WORK REQUIRED: Which lines in the records below contain the string "True"? Find them and copy each one.

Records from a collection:
----------------------------------------

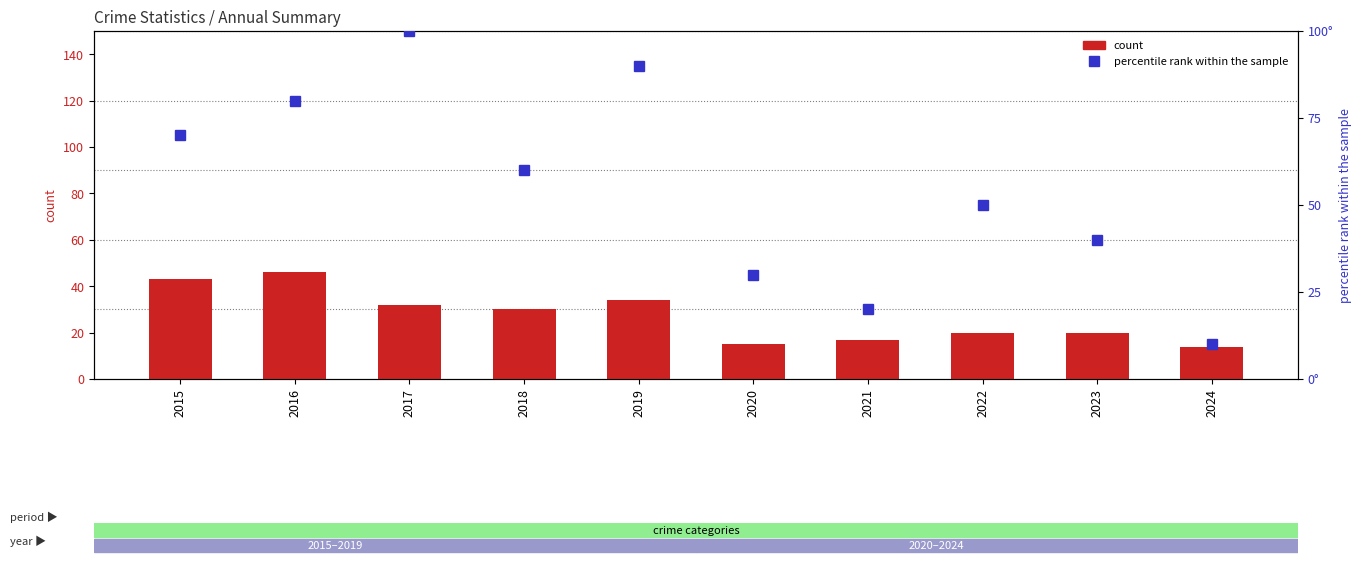

Is the value of Theft at 2024 greater than the value of Robbery at 2018?

Yes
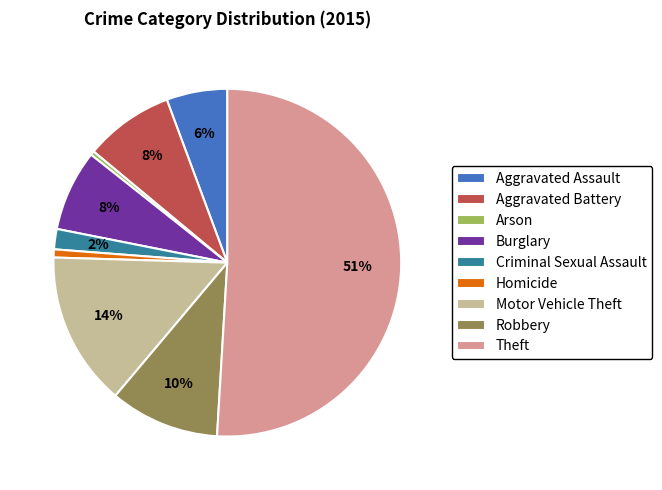

True or false: Criminal Sexual Assault accounts for 13% of the total.

False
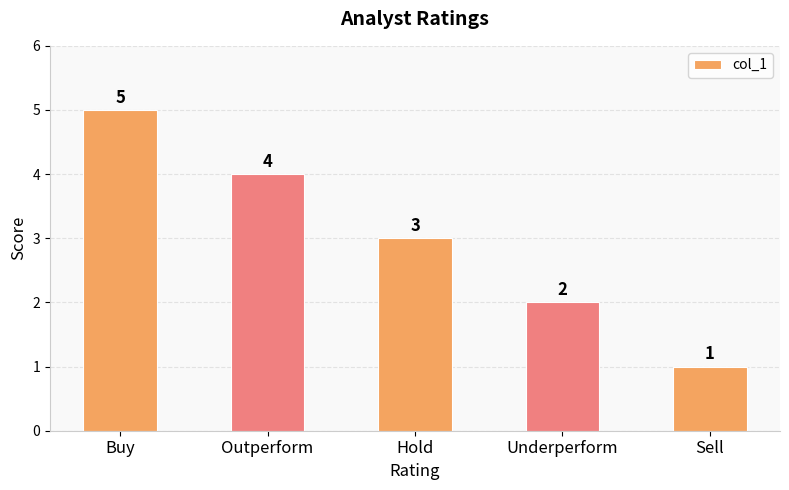

The chart shows a value of 2 at Underperform. True or false?

True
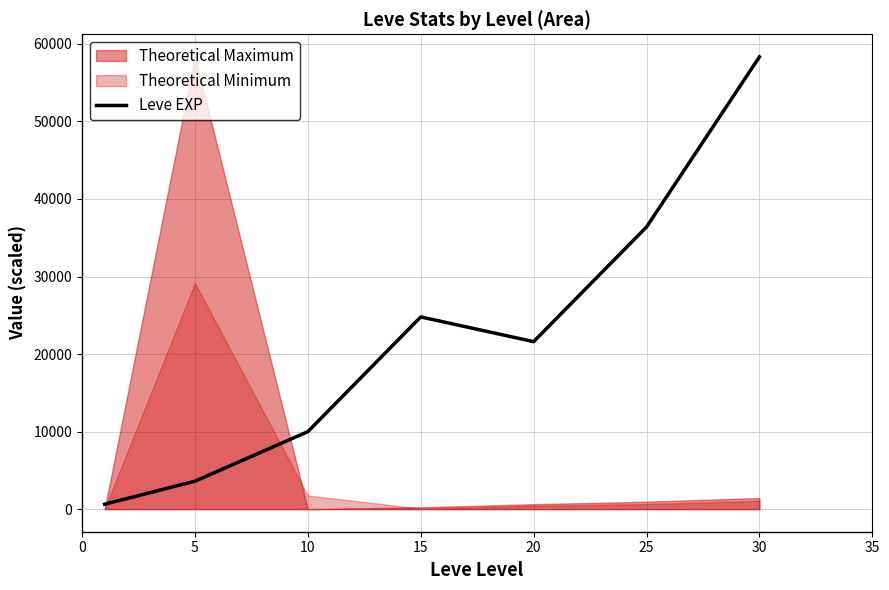

Where is the first local minimum?

20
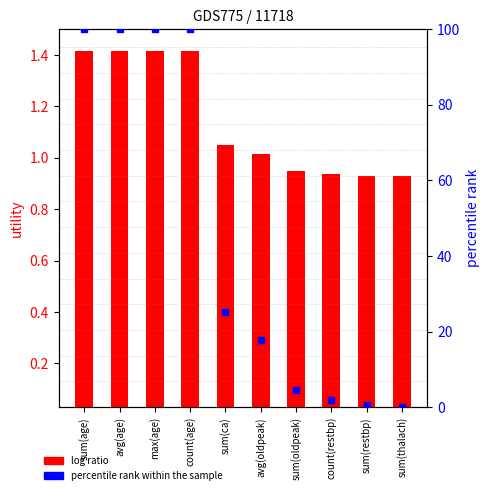

What are all the series names shown in the legend?

log ratio, percentile rank within the sample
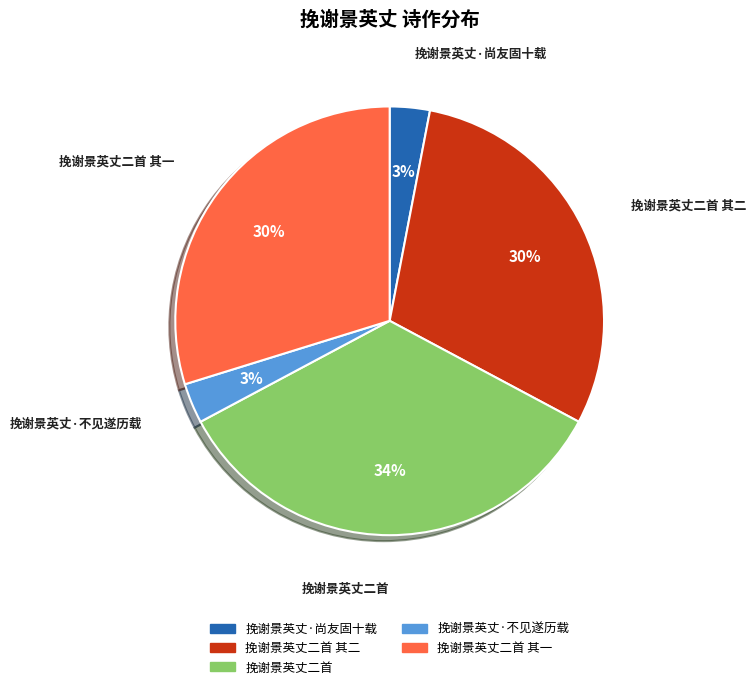

Do 挽谢景英丈·尚友固十载 and 挽谢景英丈二首 其二 together represent more than half of the pie?

No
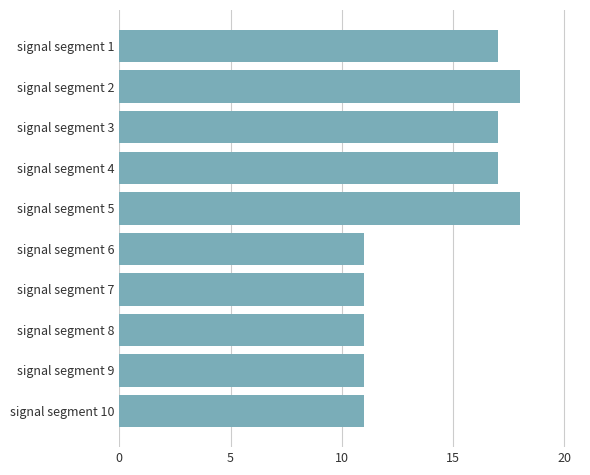

Count the number of data series in this chart.

1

----------------------------------------

EXERCISE OUTPUT:
True or false: Criminal Sexual Assault accounts for 13% of the total.
The chart shows a value of 2 at Underperform. True or false?
True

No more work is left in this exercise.